▶ **ASSIGNMENT**
Scan the records below for the line containing "Pursuant to Section" and the line containing "Provide notation on". Copy both, plus every line between, exactly.
=== Section Start ===
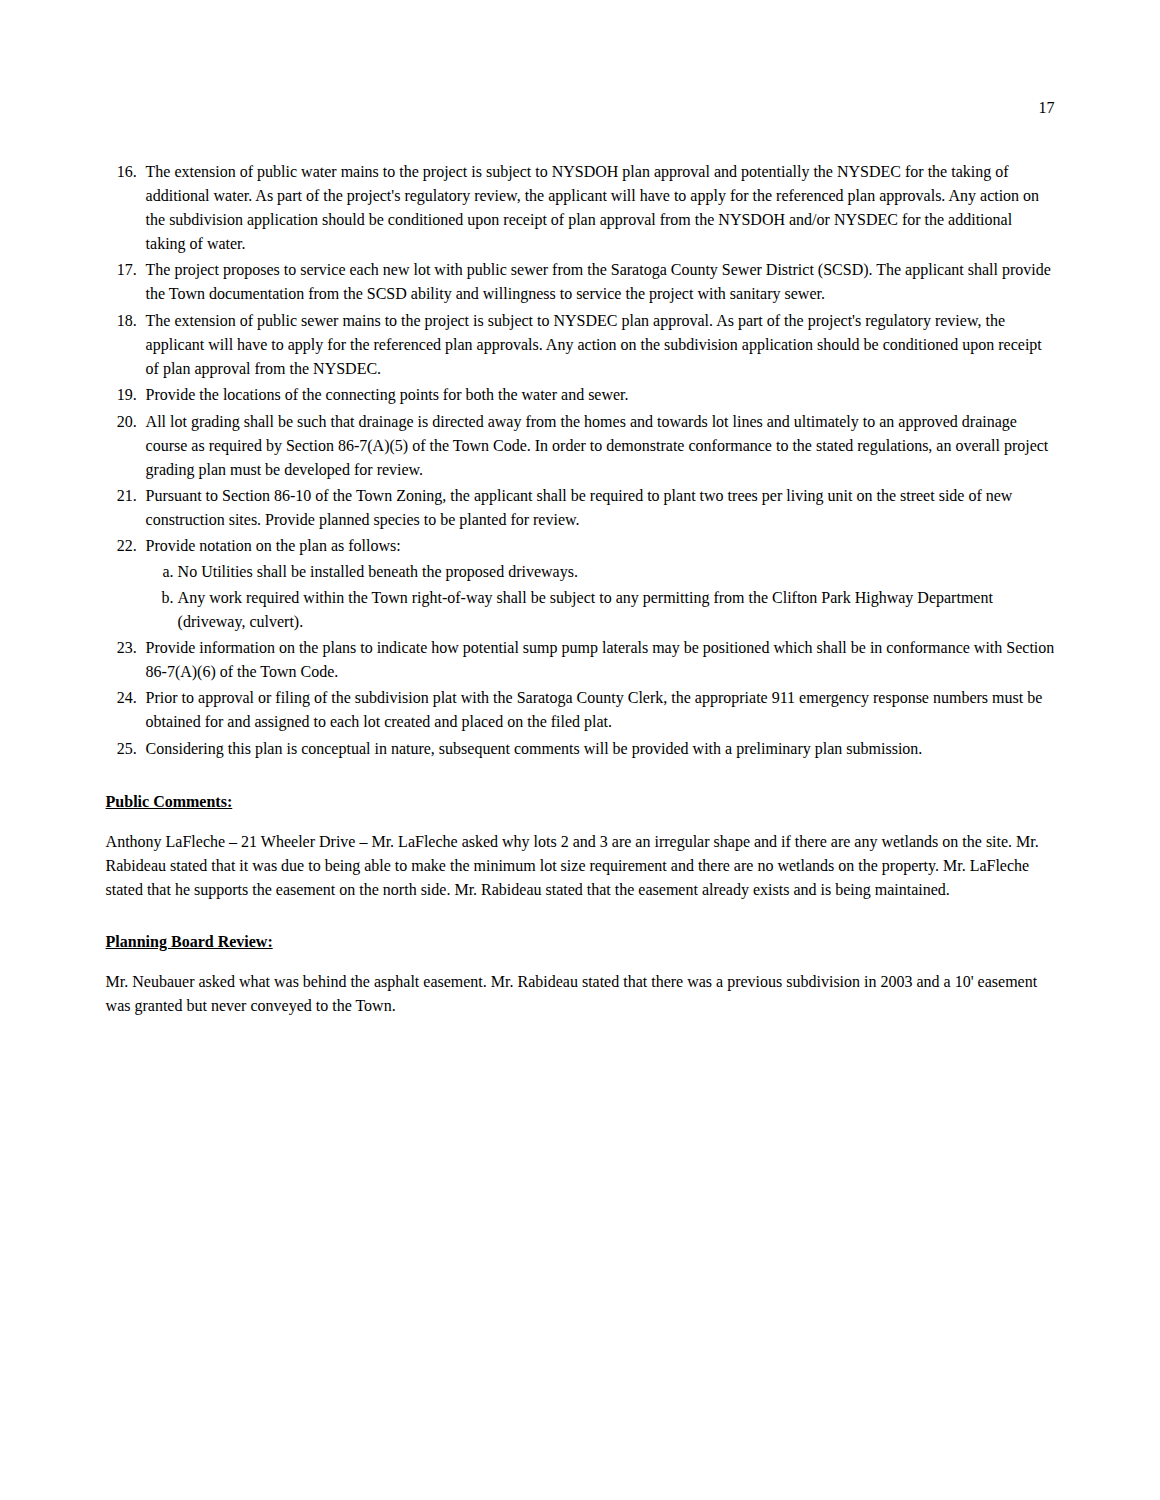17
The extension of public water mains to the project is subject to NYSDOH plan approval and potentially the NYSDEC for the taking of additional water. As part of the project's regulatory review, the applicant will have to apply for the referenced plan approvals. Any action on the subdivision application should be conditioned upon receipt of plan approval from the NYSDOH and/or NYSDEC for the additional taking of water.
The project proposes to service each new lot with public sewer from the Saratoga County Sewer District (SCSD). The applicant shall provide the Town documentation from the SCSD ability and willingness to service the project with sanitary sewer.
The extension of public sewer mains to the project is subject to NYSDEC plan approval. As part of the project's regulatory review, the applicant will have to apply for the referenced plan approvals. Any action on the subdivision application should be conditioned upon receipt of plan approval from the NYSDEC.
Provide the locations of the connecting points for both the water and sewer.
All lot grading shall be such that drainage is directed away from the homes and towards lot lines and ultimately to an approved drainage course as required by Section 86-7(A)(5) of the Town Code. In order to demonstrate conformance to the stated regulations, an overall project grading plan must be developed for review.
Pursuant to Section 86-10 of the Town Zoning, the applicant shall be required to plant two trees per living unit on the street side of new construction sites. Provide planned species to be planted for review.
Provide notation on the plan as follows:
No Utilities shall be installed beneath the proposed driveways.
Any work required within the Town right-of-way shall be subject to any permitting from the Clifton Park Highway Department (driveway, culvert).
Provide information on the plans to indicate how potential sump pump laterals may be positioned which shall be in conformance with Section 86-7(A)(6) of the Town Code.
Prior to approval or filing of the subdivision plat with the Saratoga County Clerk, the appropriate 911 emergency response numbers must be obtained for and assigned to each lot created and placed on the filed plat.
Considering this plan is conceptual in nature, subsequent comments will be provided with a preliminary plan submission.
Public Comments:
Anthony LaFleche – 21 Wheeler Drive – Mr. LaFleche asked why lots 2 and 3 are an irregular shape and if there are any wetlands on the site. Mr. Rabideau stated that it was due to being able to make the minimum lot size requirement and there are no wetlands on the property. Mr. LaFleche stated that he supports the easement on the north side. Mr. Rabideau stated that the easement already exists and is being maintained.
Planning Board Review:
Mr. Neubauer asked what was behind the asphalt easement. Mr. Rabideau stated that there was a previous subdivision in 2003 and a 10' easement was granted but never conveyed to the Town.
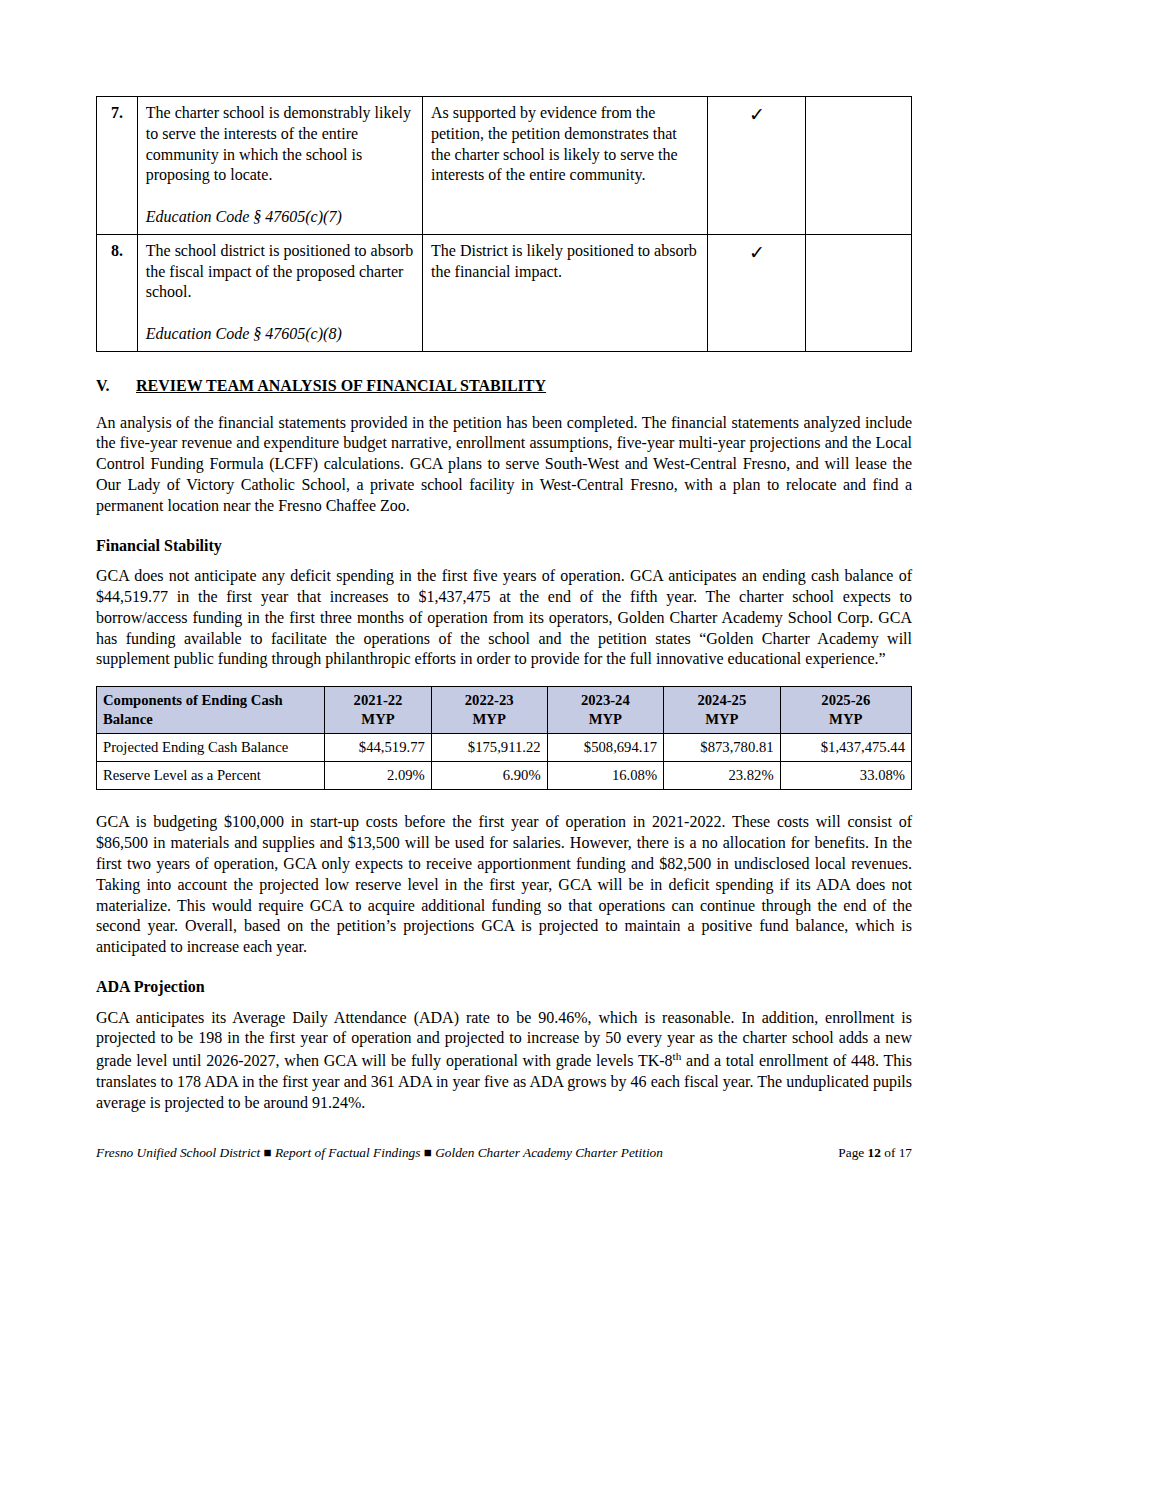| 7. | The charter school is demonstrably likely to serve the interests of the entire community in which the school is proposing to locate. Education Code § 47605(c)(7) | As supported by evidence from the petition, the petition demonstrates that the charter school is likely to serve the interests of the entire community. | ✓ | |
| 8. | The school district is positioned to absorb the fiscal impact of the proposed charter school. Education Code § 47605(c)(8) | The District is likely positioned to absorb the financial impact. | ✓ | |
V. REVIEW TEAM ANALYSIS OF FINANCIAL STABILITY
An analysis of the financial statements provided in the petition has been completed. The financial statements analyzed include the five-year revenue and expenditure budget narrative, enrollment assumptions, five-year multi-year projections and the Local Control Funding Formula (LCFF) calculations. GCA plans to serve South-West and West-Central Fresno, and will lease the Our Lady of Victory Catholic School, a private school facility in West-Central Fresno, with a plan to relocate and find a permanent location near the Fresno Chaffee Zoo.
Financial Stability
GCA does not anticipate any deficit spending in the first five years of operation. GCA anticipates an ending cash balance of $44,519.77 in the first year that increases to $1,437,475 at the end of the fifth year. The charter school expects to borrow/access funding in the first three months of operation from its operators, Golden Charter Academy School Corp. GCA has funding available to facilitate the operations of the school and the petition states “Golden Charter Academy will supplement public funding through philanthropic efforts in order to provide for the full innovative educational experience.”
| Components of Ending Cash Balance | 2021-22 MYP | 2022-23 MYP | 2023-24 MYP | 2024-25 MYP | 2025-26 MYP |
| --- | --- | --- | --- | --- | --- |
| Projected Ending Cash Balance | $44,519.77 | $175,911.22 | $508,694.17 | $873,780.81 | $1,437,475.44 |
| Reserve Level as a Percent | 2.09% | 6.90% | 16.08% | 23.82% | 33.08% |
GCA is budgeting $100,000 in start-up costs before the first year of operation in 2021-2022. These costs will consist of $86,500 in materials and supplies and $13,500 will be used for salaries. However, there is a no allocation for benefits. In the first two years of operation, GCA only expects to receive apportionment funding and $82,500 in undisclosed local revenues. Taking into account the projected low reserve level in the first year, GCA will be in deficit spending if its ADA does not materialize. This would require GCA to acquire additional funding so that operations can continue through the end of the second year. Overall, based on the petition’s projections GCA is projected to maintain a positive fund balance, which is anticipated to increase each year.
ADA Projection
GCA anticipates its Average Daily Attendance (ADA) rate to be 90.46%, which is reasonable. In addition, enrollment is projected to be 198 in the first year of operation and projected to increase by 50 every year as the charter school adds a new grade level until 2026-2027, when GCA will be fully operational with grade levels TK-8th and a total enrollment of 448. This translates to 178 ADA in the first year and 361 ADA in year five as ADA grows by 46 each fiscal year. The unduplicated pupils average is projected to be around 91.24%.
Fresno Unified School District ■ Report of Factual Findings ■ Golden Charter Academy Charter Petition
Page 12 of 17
=== Section End ===
=== Section Start ===
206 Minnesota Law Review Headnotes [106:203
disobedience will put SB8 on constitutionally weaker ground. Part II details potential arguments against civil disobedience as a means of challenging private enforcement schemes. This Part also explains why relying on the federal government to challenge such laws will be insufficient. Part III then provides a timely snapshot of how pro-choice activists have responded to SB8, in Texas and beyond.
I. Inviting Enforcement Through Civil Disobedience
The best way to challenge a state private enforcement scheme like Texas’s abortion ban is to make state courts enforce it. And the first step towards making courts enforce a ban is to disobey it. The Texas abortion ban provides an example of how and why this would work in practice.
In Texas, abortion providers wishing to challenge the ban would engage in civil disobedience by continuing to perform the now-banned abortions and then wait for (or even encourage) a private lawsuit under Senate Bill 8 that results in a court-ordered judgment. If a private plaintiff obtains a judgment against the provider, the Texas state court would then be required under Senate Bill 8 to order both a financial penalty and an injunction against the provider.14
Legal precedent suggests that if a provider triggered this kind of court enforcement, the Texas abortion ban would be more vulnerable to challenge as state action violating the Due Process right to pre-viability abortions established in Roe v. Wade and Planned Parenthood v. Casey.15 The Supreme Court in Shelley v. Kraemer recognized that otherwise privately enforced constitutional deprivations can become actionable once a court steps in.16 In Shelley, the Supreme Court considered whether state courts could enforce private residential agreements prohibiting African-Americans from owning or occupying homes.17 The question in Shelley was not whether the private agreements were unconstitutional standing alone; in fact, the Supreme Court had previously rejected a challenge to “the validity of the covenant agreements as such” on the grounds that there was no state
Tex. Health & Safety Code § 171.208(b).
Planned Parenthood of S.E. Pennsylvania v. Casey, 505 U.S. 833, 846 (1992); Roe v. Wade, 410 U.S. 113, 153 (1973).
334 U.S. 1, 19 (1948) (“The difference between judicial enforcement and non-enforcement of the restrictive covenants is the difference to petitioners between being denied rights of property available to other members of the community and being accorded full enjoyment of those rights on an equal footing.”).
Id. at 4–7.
=== Section End ===
▶ **ANSWER TO THE PROBLEM**
Pursuant to Section 86-10 of the Town Zoning, the applicant shall be required to plant two trees per living unit on the street side of new construction sites. Provide planned species to be planted for review.
Provide notation on the plan as follows:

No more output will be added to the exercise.